The kickback was live, prompting her to call him back-to-back while watching the carefree college students dance in the street, laugh and live in the moment.

She remembered when she was that girl to a certain extent. They were kids with a kid.

She laughed softly at the thought of Andrew hopping through the street behind his brother.

“You good?” Jahlil’s voice came out in a flood of concern, like she locked it into her mind and couldn’t erase it. It froze her.

“I-I need Carson,” she stated. “He has the key.”

“I’ll bring it,” Jahlil assured. Emani could hear him moving around. “You safe?”

“No. I’ll come back and get it from him,” Emani opposed. He couldn’t be close to her. He couldn’t drench her space with his scent. “I’m fine, Jahlil. I don’t need you to-”

“Ay, C,” Jahlil shouted over the noise. “Shit, my bad.”

Noise ushered in the call dropping.

Emani groaned, dropping her head. “Great. Just great.”

She sat on the bench and pushed the blonde tresses of the wig she wore out of her face. She went back to watching the people enjoy themselves and let the stir of memories, feelings, and traumas tighten the grip around her.

“Not right now,” she hissed. “I don’t have time for the tears.”

The nights of fighting with Malik she tried to shake off were putting her back on the floor of her aunt’s living room.

Donnée curled on the couch in tears, Emani on the floor trying to play it tough.

Fact of the matter, a grown man accusing two teenage girls of trying to seduce him wasn’t anything to be tough about.

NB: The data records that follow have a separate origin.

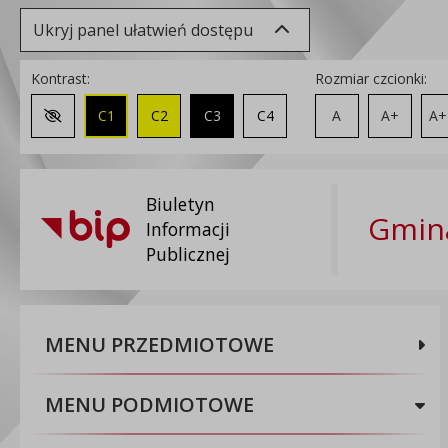
Ukryj panel ułatwień dostępu
Kontrast:
Rozmiar czcionki:
C1
C2
C3
C4
A
A+
A+
Zmień kontrast na domyślny
Biuletyn
Gmina
Informacji
Publicznej
MENU PRZEDMIOTOWE
MENU PODMIOTOWE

It was bullshit. The fact her aunt believed him and called them every whore in the book was disgusting.

Life on the streets with the Azul Hearts was easier than living there.

A plan was made that night. They’d get out of that house and never look back. They did.

Emani swiped a tear and breathed through it. “Come on, stop. Please stop.”

“You still talking to yourself after all these years?” Jahlil’s voice graced her ears like a sour fruit to her tongue and a warm blanket around her body.

Her body snapped back into what it was trained to do, perform. “You got the key?”

“Yeah,” he said, dangling it in the air before moving toward the door to unlock it for her.

“I’ll take those. Thanks.” She walked past him, taking them from his massive hand and quickly withdrawing before she could feel that jolt. Too late.

“You want me to stay?”

“The answer is no but you’re going to do what you want,” she sassed.

“Glad you know. D is probably going to be out all night.”

Emani refused to look at him in the bright light of the foyer as she climbed the stairs. “I can stay by myself. I told you I don’t need you.”

He grunted. “A seven year old lie, E. You’ll always need me.”

“Jahlil, don’t piss me off, okay?” Emani snapped, shooting him a heated glare. She found his arrogant smirk. The need to smother it with her straddling his face buzzed through her. “I can’t stand your ass. Lock the door when you leave.”

Jahlil muttered something else she refused to make out. It was late and this was going to be the first night she slept without Malik and his bullshit. At least she thought she was going to sleep. The tears were back and sleep never came.